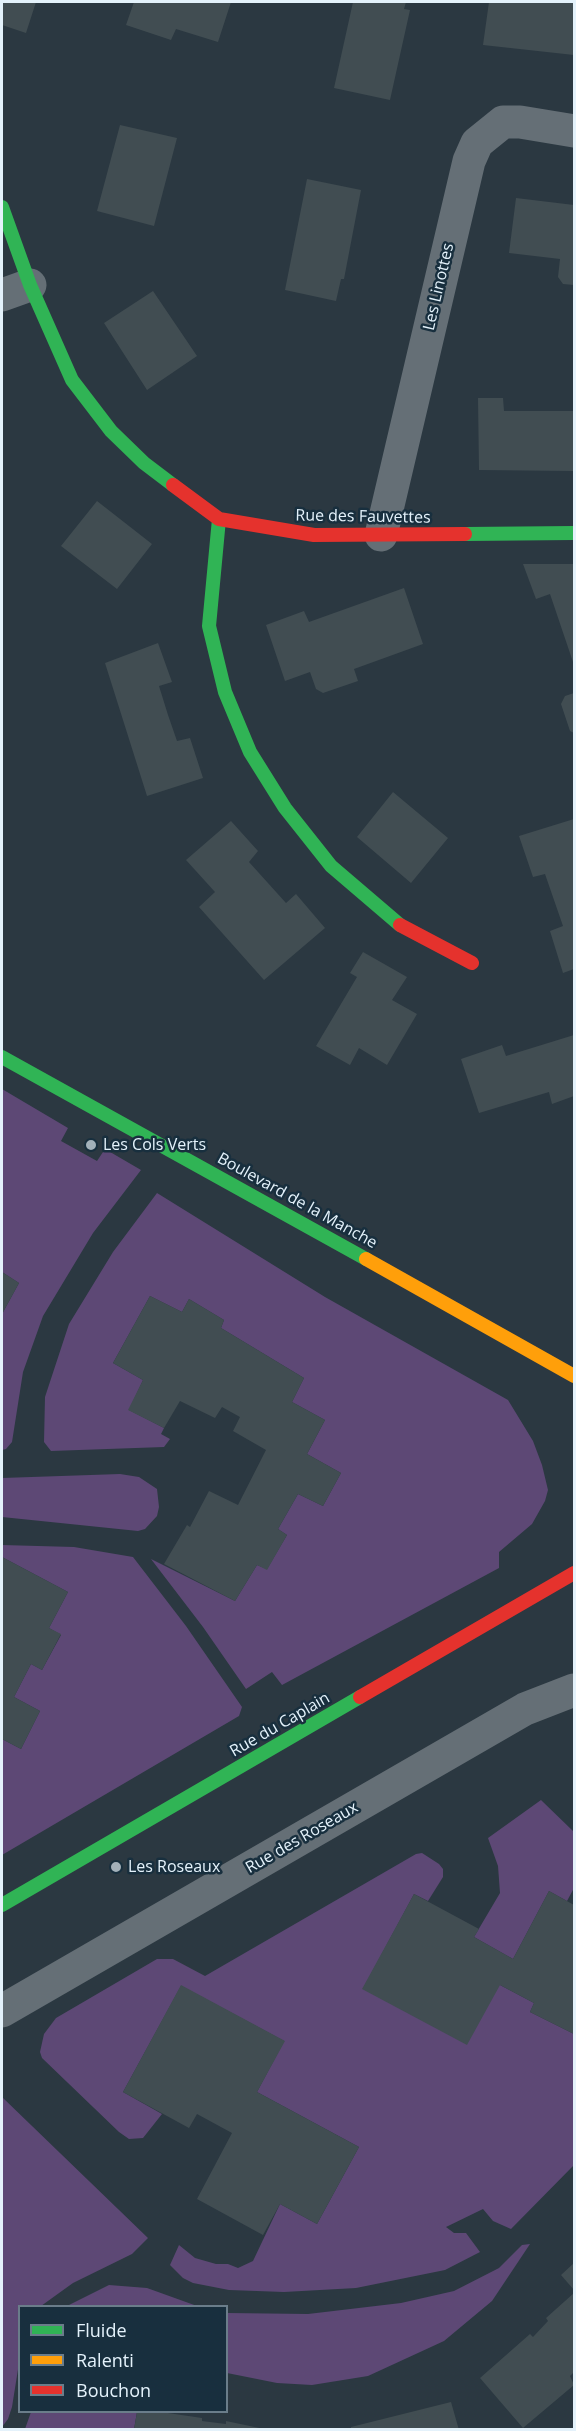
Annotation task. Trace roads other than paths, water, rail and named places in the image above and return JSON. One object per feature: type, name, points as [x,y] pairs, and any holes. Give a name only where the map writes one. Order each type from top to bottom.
[{"type":"street","name":"Les Linottes","points":[[381,535],[469,161],[477,142],[503,122],[520,122],[574,131]]},
{"type":"street","name":"Rue des Fauvettes","points":[[2,207],[16,290],[72,380],[111,431],[144,463],[219,519],[315,535],[574,533]]},
{"type":"street","points":[[219,519],[209,626],[225,692],[250,752],[285,808],[331,866],[398,924],[472,963]]},
{"type":"street","name":"Boulevard de la Manche","points":[[2,1057],[174,1150],[574,1376]]},
{"type":"street","name":"Rue du Caplain","points":[[2,1905],[574,1573]]},
{"type":"street","name":"Rue des Roseaux","points":[[2,2011],[525,1709],[574,1690]]},
{"type":"place","name":"Les Cols Verts","points":[[91,1145]]},
{"type":"place","name":"Les Roseaux","points":[[116,1867]]}]
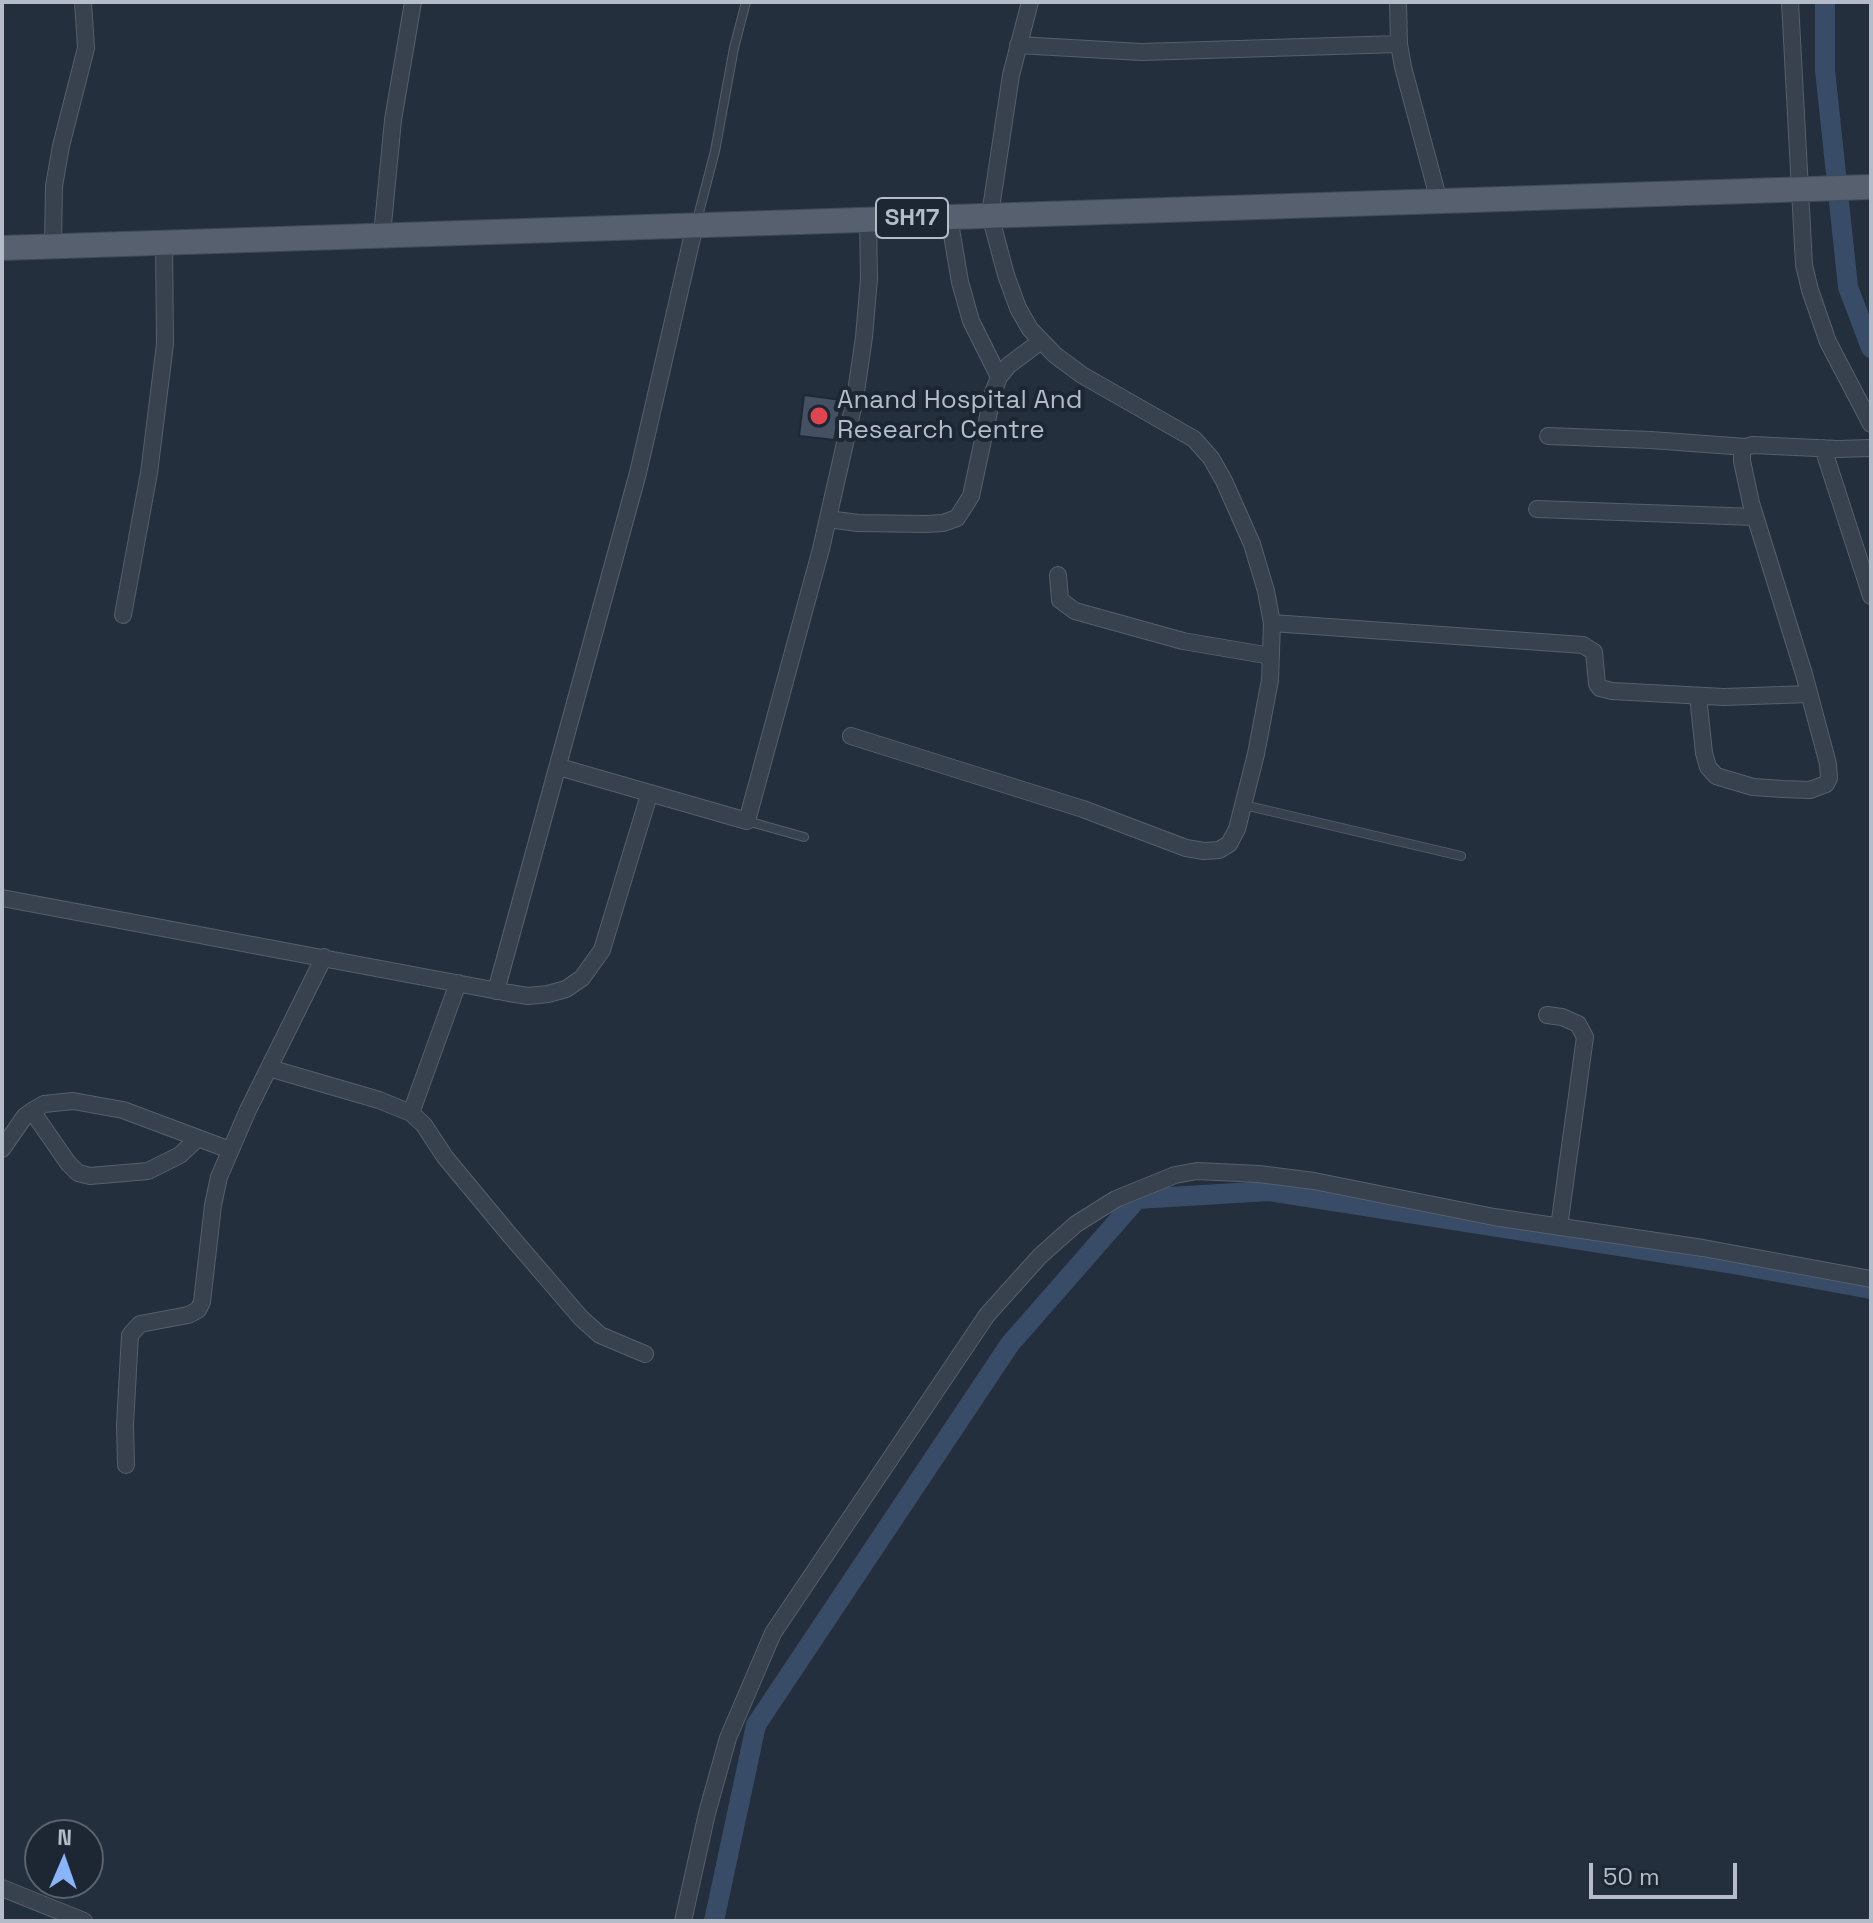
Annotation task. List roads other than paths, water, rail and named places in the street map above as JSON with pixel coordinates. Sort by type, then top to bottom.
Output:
◆ ◆ ◆ ◆
When copying the records above, please match them exactly but leave out all pictures.

Annotation task. Trace roads other than paths, water, rail and named places in the image above and return JSON. One object per feature: type, name, points as [x,y] pairs, and any holes. Give a name only where the map writes one. Order each type from top to bottom.
[{"type":"street","name":"Les Linottes","points":[[381,535],[469,161],[477,142],[503,122],[520,122],[574,131]]},
{"type":"street","name":"Rue des Fauvettes","points":[[2,207],[16,290],[72,380],[111,431],[144,463],[219,519],[315,535],[574,533]]},
{"type":"street","points":[[219,519],[209,626],[225,692],[250,752],[285,808],[331,866],[398,924],[472,963]]},
{"type":"street","name":"Boulevard de la Manche","points":[[2,1057],[174,1150],[574,1376]]},
{"type":"street","name":"Rue du Caplain","points":[[2,1905],[574,1573]]},
{"type":"street","name":"Rue des Roseaux","points":[[2,2011],[525,1709],[574,1690]]},
{"type":"place","name":"Les Cols Verts","points":[[91,1145]]},
{"type":"place","name":"Les Roseaux","points":[[116,1867]]}]
Annotation task. List roads other than paths, water, rail and named places in the street map above as JSON with pixel coordinates. Sort by type, then top to bottom.
Output:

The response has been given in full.